Danish Ambassador to Spain
- In office September 1678 – 1682
- Monarch: Christian V of Denmark
- Chancellor: Frederik Ahlefeldt

= Marcus Gøye =

Danish nobleman, courtier, and diplomat (1635–1698)

Marcus Gøye (21 November 1635 – 28 April 1698) was a Danish nobleman, courtier, and diplomat. Gøye was born on 21 November 1635 at the Hvidkilde estate on the island of Funen, Denmark, to Falk Gøye and Karen Bille.

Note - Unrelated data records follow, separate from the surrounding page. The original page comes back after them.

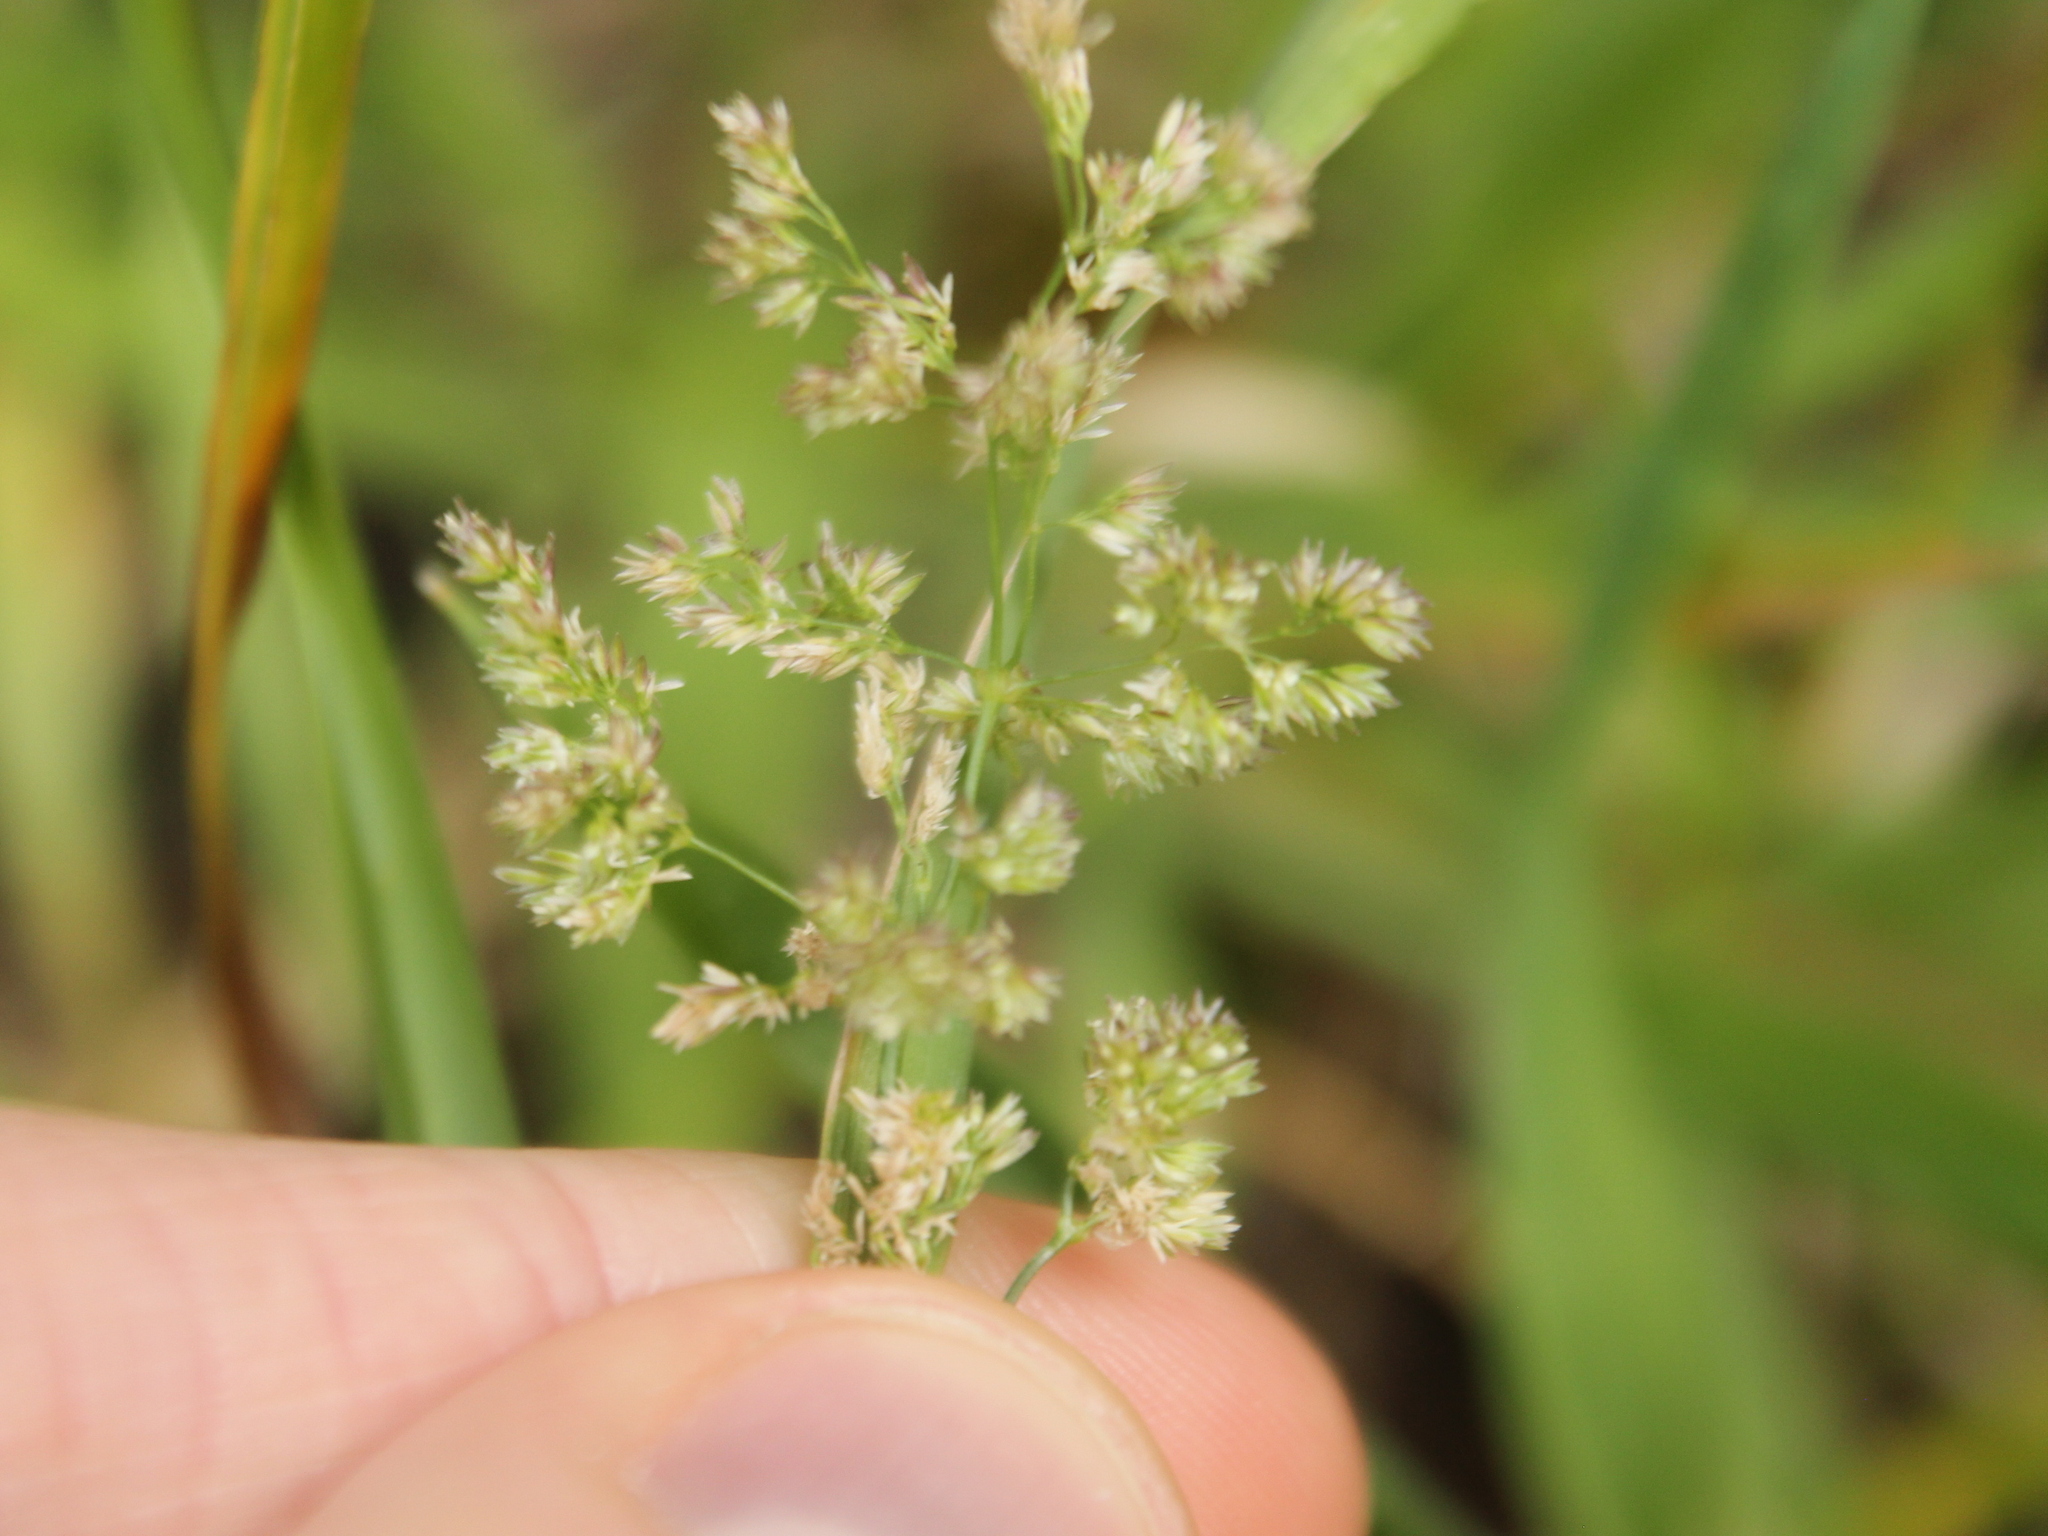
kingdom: Plantae
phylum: Tracheophyta
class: Liliopsida
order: Poales
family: Poaceae
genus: Polypogon
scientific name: Polypogon viridis
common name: Water bent
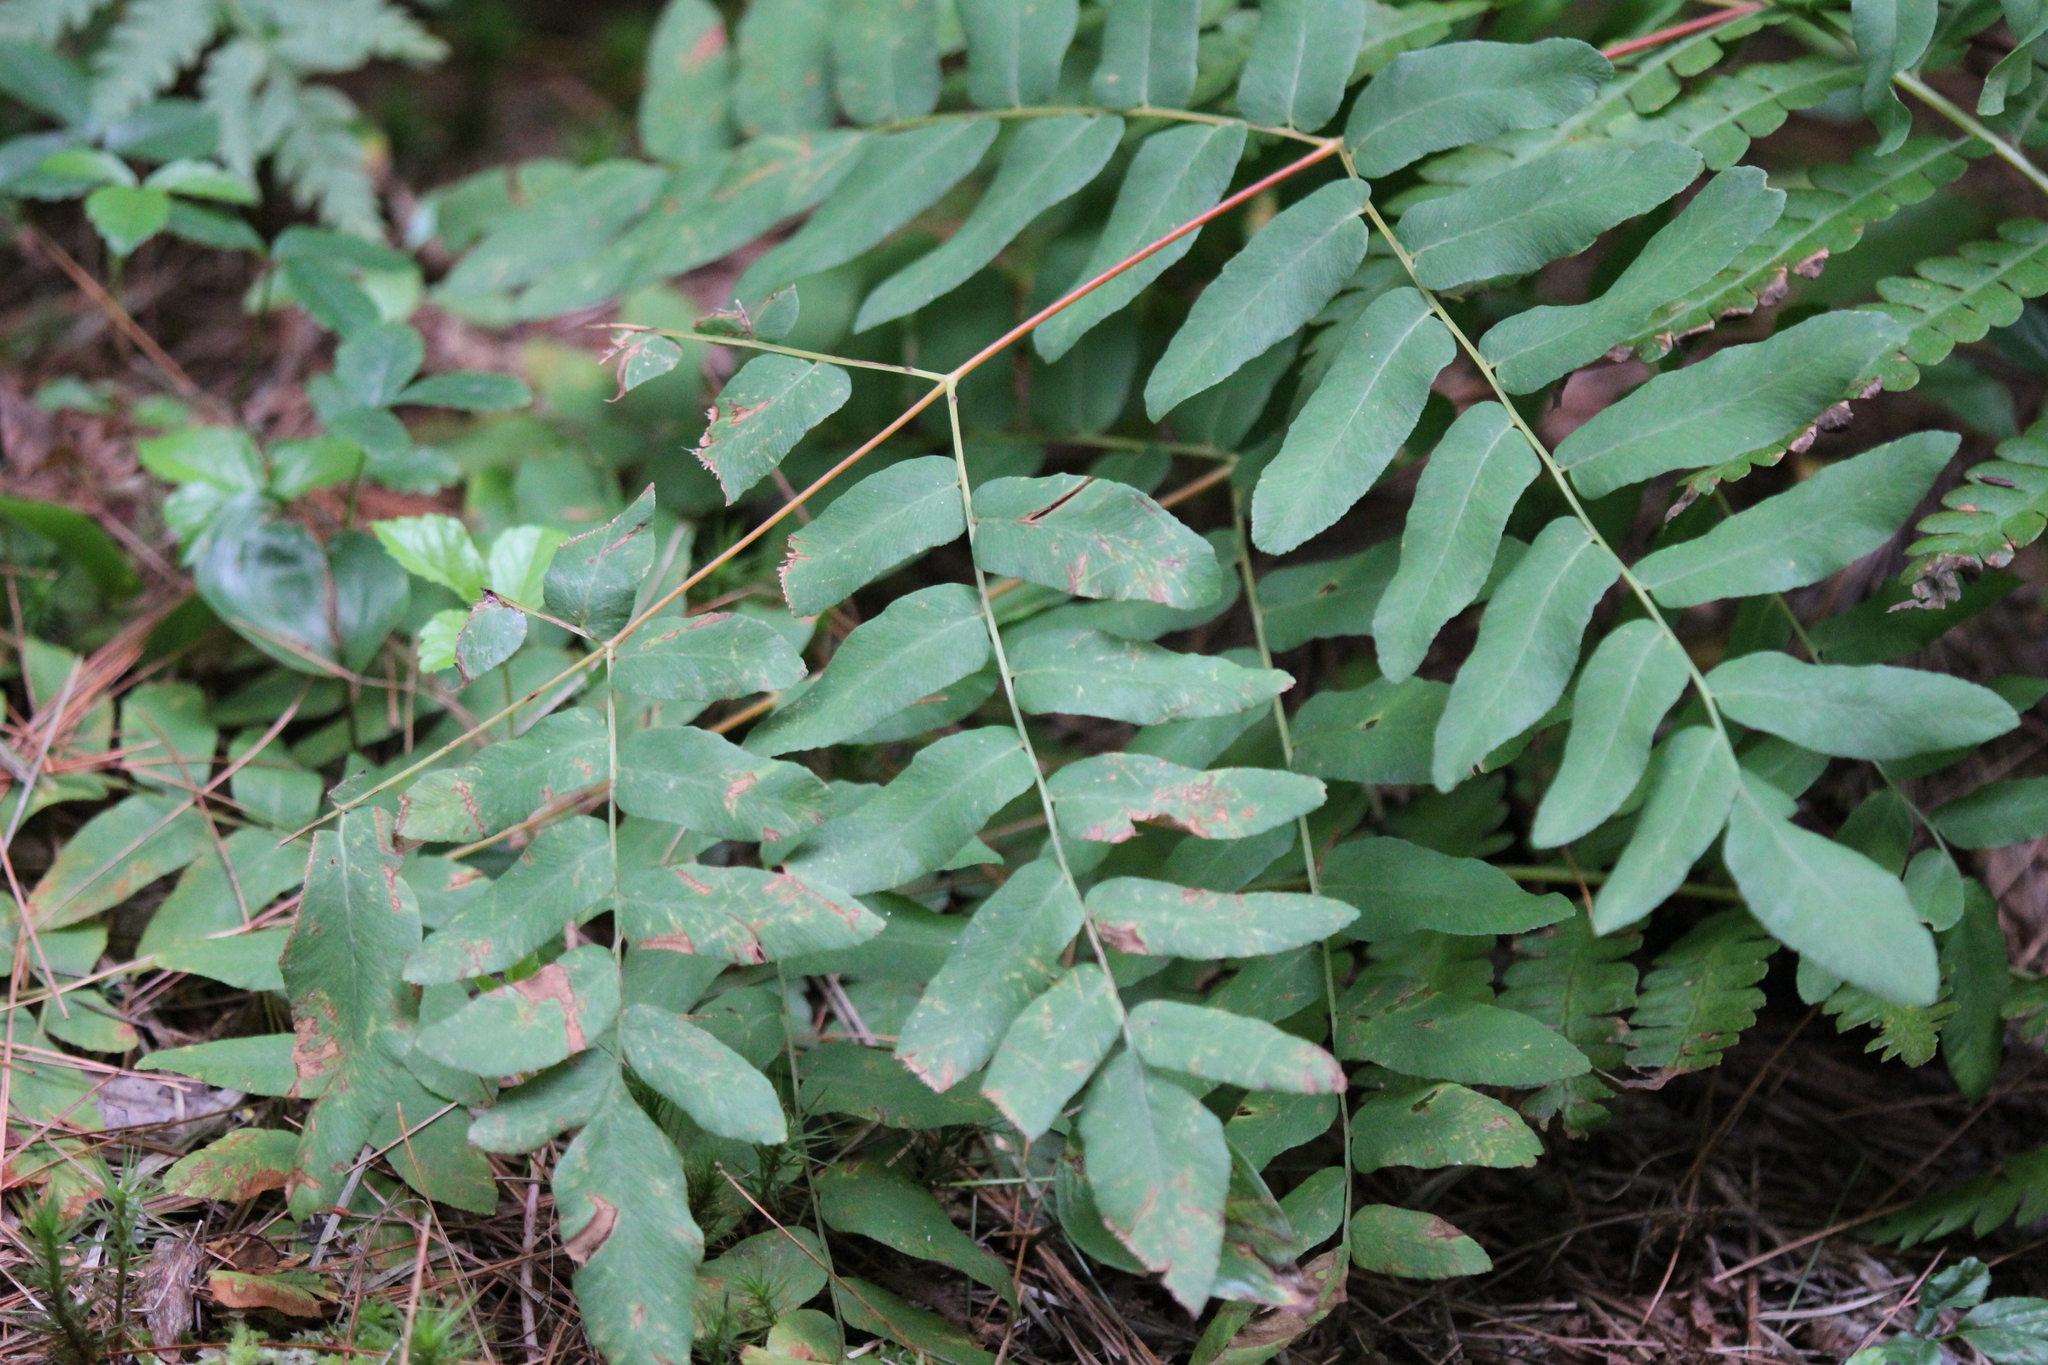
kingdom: Plantae
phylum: Tracheophyta
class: Polypodiopsida
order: Osmundales
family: Osmundaceae
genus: Osmunda
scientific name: Osmunda spectabilis
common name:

In 1649, Falk was appointed hofmester of Sorø Academy; Marcus moved there with him and was educated there until 1655. Gøye then traveled Europe on a grand tour from 1655 to 1660. Upon returning to Denmark, Gøye was likely made the chamberlain of Sophie Amalie of Brunswick-Calenberg. Gøye primarily served in government as a diplomat, In 1662, he was sent to France with Hannibal Sehested as the embassy's marshal. On Sehested's recommendation, he then served as Denmark's representative to the court of Louis XIV of France from October 1664 to 1666. He served as ambassador to Spain from September 1678 to 1682. In 1683, he was also appointed to the Gehejmekonseil. In 1685, he was appointed schoolmaster of Herlufsholm. Gøye died on 28 April 1698 in Copenhagen, Denmark; he was the final male heir in the Gøye family. Gøye was buried in Herlufsholm Kirke.